The diary also covers the days of the conference itself, which began on October 10 and continued until October 26, with plenty of balls, banquets, parties, and outings — to court both the women and the Maritime delegates. The times, both politically and literally, were not quite as “sunny” as they’d been in Charlottetown, particularly for Prince Edward Island, which ended up opting out of the initial Confederation of New Brunswick, Nova Scotia, Quebec, and Ontario. And the weather was appalling.
After the conference and tour of the Canadas ended, the Coles family continued on, through the United States, to visit with Mercy’s mother’s relatives. There, they travelled by train through cities busy drilling for oil and visited relatives caught up in the Civil War and the presidential election (Lincoln was re-elected just five months before he was assassinated), finally arriving at New York City — as bustling and busy then as it is now. Following their stay in New York, they travelled to Boston, and then returned to Prince Edward Island by steamer, meeting a couple forced to flee Atlanta, where their home had just been shelled by General Sherman in his “March to the Sea.”

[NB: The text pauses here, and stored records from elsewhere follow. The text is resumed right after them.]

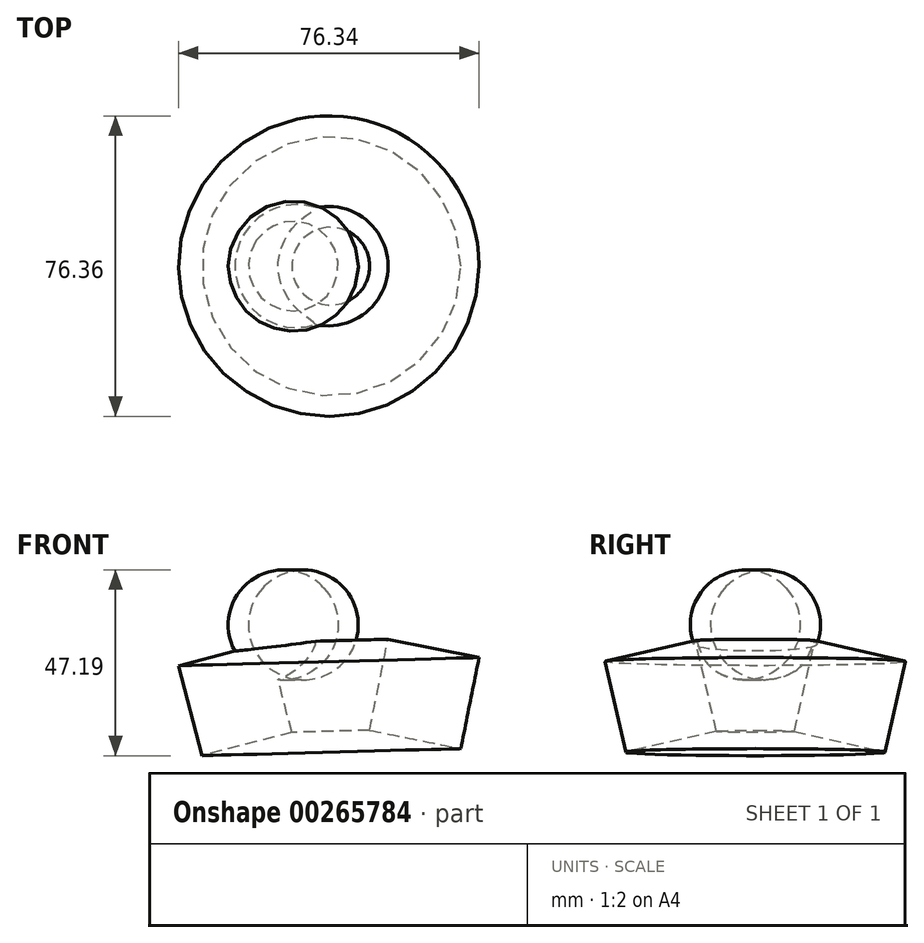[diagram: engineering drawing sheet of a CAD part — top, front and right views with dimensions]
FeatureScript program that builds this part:
annotation { "Feature Type Name" : "Feature", "Feature Type Description" : "" }
export const myFeature = defineFeature(function(context is Context, id is Id, definition is map)
    precondition{}
    {
        {
            var Q0;
            Q0=qCreatedBy(makeId("Front.planeOp"),FACE);
            var sketch = newSketch(context, id + "F0", { "sketchPlane" : qUnion([Q0])});
            skCircle(sketch, "E0.cCircle", {"center": v(-14.75, 4.06) * mm, "radius": 16.7 * mm, "construction": true});
            skLineSegment(sketch, "E0.0", {"start": v(-29.13, 12.54) * mm, "end": v(-6.27, 18.44) * mm});
            skLineSegment(sketch, "E0.1", {"start": v(-6.27, 18.44) * mm, "end": v(-0.37, -4.42) * mm});
            skLineSegment(sketch, "E0.2", {"start": v(-0.37, -4.42) * mm, "end": v(-23.23, -10.32) * mm});
            skLineSegment(sketch, "E0.3", {"start": v(-23.23, -10.32) * mm, "end": v(-29.13, 12.54) * mm});
            skSolve(sketch);
        }
        {
            var Q0;
            Q0=qCreatedBy(makeId("Front.planeOp"),FACE);
            var sketch = newSketch(context, id + "F1", { "sketchPlane" : qUnion([Q0])});
            skLineSegment(sketch, "E1", {"start": v(8.66, 27.47) * mm, "end": v(10.5, -40.56) * mm});
            skSolve(sketch);
        }
        {
            var Q0;
            Q0=makeQuery(id+"F0.imprint","IMPRINT",FACE,{"disambiguationData":[TD([[makeQuery(id+"F0.imprint","IMPRINT",EDGE,{"derivedFrom":sQuery(id+"F0.wireOp",EDGE,"E0.0")}),-1.0]])]});
            var Q1;
            Q1=sQuery(id+"F1.wireOp",EDGE,"E1");
            revolve(context, id + "F2", {"entities" : qUnion([Q0]), "axis" : qUnion([Q1]), "revolveType" : RevolveType.FULL});
        }
        {
            var Q0;
            Q0=qCreatedBy(makeId("Right.planeOp"),FACE);
            var sketch = newSketch(context, id + "F3", { "sketchPlane" : qUnion([Q0])});
            skArc(sketch, "E2", {"start": v(0, 9.2) * mm, "mid": v(16.52, 22.91) * mm, "end": v(0, 36.63) * mm});
            skLineSegment(sketch, "E3", {"start": v(0, 36.63) * mm, "end": v(0, 9.2) * mm});
            skSolve(sketch);
        }
        {
            var Q0;
            Q0=makeQuery(id+"F3.imprint","IMPRINT",FACE,{"disambiguationData":[TD([[makeQuery(id+"F3.imprint","IMPRINT",EDGE,{"derivedFrom":sQuery(id+"F3.wireOp",EDGE,"E2")}),1.0]])]});
            var Q1;
            Q1=sQuery(id+"F3.wireOp",EDGE,"E3");
            revolve(context, id + "F4", {"operationType" : NewBodyOperationType.ADD, "entities" : qUnion([Q0]), "axis" : qUnion([Q1]), "revolveType" : RevolveType.FULL});
        }
    });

The Mercy Coles diary gives us a direct look back in time. Her breezy notations, with their lack of pretence, give every indication that she didn
’t intend her diary to be published, and that she wasn’t thinking about how what she wrote might sound later, after people had died, or events had become significant. With its simple, unaffected tone, the diary seems to offer the reader the possibility of a clear view of the past.
This seeming straightforwardness is not quite as simple as it seems, however. Things are complicated by the fact that another version of the diary exists. The Charlottetown Guardian published a piece entitled “Reminiscences of Confederation Days: Extracts from a Diary Kept by Miss Mercy A. Coles When She Accompanied Her Father, the Late Hon. George Coles, to the Confederation Conferences at Quebec, Montreal and Ottawa in 1864,” on June 30, 1917.***** It was the fiftieth anniversary of Confederation in 1917, and the First World War was raging. Many thousands of Canadians had been killed, and the now seventy-nine-year-old Mercy Coles may have hoped to lighten the spirits of her fellow Islanders and offer some distraction from the war by recalling long-ago events. She may also have thought it was an opportunity to share her knowledge of the history of Prince Edward Island and her family. She had preserved her diary those many long years, and she didn’t want it to be forgotten.

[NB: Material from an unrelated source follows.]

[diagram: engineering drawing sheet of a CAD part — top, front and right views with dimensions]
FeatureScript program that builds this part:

In this newspaper extract of 1917, Mercy definitely takes more care with what she says than she had in her original accounts. There are significant differences between the newspaper article and the handwritten diary. First, the newspaper account is only an excerpt. Further, there are notable omissions from this newspaper extract, such as how miserable Mercy found Quebec City, and about D’Arcy McGee getting drunk at a dinner. These omissions may have resulted from Mercy censoring herself, or they may have been the product of actions by the editors of the Guardian. Another difference, even though much of the diary is quoted word for word, is the many places in which the events are told in past tense in a type of summary. Again, whether this was done by Mercy Coles herself or the newspaper isn’t known. The result of this summarizing is that the diary loses some of its immediacy and vividness. There are also errors, such as in the name of the hotel in Quebec City at which the Coles family stayed.